Queenslander Matt Denny has won silver in the men’s hammer in an outstanding display of clutch throwing as he set a new personal best of 74.88m. The throw was also a new state record and consolidated his position as Australia’s fourth-best thrower ever.

The 21-year-old was looking down and out after two fouls but dug deep to move into 2nd place with his third throw of 73.82m before hitting his best effort in the fourth round.

The former world youth discus champion described the pivotal moment in the competition when preparing for his final three throws after that shaky start “It was weird, I was more nervous in my first two throws, I was even more nervous after the third… I walked back to my sports psychologist Jonah and he said to me ‘It’s just context, that’s all it is, the pressure is put on by external factors, it doesn’t matter, it’s still another throw’.

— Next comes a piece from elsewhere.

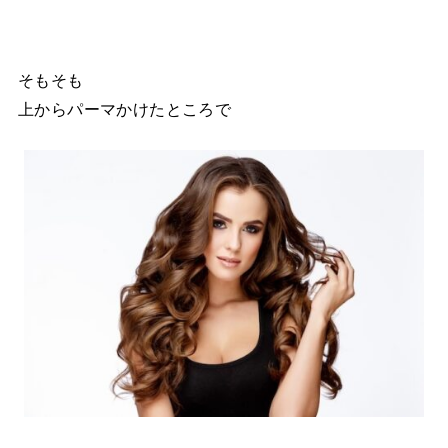
そもそも
上からパーマかけたところで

England’s Nick Miller won with a new British and Commonwealth Games Record of 80.26m. Mark Dry (SCO) was third in a season’s best 73.12m

Denny won Australia’s first medal in the event since Stuart Rendell captured gold in Melbourne in 2006. He has improved by over 1.5m this season 2018, and said of his transformation ““I’m a completely different person to last year, I know that’s totally cliche, but I’m a new person, a new athlete”.

In his international debut, Victorian Jack Dalton equalled his personal best of 68.28m to place eighth. And it was a solid effort from Huw Peacock too with the Tasmanian finishing 11th with a best throw of 65.19m.
It was further success in the field for Australia in the women’s T38 Long Jump as NSW jumpers Erin Cleaver (silver) and Taylor Doyle (bronze) sent the home crowd into a frenzy with their silverware.

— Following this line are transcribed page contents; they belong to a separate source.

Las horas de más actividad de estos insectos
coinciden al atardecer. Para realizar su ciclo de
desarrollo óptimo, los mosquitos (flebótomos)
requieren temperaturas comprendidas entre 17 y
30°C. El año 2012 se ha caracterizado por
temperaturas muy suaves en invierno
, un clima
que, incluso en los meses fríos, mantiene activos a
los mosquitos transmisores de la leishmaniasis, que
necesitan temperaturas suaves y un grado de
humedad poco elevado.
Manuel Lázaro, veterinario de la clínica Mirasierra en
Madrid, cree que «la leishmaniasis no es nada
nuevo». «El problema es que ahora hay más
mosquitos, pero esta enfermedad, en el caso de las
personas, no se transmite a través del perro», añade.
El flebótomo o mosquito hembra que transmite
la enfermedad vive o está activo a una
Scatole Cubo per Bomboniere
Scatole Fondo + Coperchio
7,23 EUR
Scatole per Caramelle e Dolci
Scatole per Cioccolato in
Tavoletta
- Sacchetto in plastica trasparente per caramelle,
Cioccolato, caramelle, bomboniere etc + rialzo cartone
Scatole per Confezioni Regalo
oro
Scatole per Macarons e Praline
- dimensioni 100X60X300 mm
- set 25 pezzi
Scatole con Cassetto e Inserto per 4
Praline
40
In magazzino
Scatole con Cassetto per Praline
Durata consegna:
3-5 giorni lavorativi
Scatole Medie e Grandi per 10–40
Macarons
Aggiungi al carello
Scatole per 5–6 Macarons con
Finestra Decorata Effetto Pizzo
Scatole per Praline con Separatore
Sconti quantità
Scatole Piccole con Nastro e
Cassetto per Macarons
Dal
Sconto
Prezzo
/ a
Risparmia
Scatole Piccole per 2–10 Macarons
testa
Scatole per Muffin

Cleaver lept 4.36m and Doyle 4.22m, as they joined Olivia Breen from Wales on the podium. Breen, the hot favourite, set a new Games record with 4.86m for the gold.

Quote of the day has to go to Cleaver whose reaction to the wild cheering and support was priceless “I was thinking ‘oh crap!’ because I’ve never had a crowd cheering for me.”

Kailyn Joseph (NSW) was fifth, with a leap of 4.06m, rounding out a fantastic competition for the Australian para-jumps team.

In the final of the men’s 5000m Stewart McSweyn (TAS) ran an intelligent race, biding his time through early tactical laps, as the Ugandan and Kenyan athletes made a break for gold with four laps to run, McSweyn gritted his teeth and endured violent changes in pace, finishing fifth in 13:58.96, behind winner Joshua Cheptegei (UGA) (13:50.83), Mohammed Ahmed (CAN) (13:52.78), and Kenya’s Edward Zakayo (13:54.06).

McSweyn described the start line introduction as “special”, noting the chilling roar of the home crowd. The King Island native pushed his body to previously unknown extremes in pursuit of a medal.

“I thought with two laps to go I could see the guys battling for third not pulling away too much, I focused on myself and tried to run that last 800 metres as quick as I could, if I got a medal, great, otherwise I knew I’d given it my all” said the Tasmanian.
Fellow Australian’s Morgan McDonald (NSW) and David McNeill were seventh (14:11.37) and 11th (14:24.51) respectively after both battled nagging injuries in the lead-up to the Games.

Rohan Browning (NSW) placed third in his men’s 100m semi-final in 10.26 (-0.8) and was ranked ninth overall to miss progressing to the final by 5 hundredths of a second. The 20-year old sprinter has continued to built upon a breakout 2017, which saw him represent Australia at the World Championships as a 19-year old. Browning will race the 4 x 100m relay later in the athletics program.

The articulate sprinter was philosophical about his performance saying “It’s a fraction of seconds that differentiate the semi-finalists from the finalists and the great from the good. I’m still in the nascent stage of my career. You always want to run against the best. You don’t want to run against chumps.”

Trae Williams (QLD) was fourth in his men’s 100m semi-final in 10.28 (-0.3) and overall ranked 11th. A season which has seen Williams claim a national title and race to a personal best of 10.10, the fastest 100m time by an Australian since 2007, will give Australian sprint fans substantial entertainment in forthcoming seasons.

Damien Birkinhead (VIC) enjoyed a successful 25th birthday, requiring only one throw to progress through qualification in the Men’s Shot Put, topping his group with a throw of 20.47m.

International highlights from the Sunday afternoon session included Tom Walsh (NZ) breaking the Games Record in Men’s Shot Put qualification, taking one throw, the current World Champion launched out to 22.45m.

Olympic finalist Steve Solomon (NSW) looked like his old self as he cruised into the 400m semi-finals with a convincing heat win of 45.39. The Duke University student ran a strong top bend to hit the lead with 80 metres to run. Solomon, a finalist at the London Olympics has battled injuries in recent year but returned to form this season with an Australian indoor 400m record of 45.44 in the US in February.

Melissa Breen (ACT) placed fifth in her women’s 100m semi-final in 11.76 (-0.1) and did not progress to the final. Earlier, the Australian record-holder had progressed from the first round with 11.65 (2.1). Breen has won a personal battle with injury to take her place on the start line at the Games and will race in the 4 x 100m relay later in the week.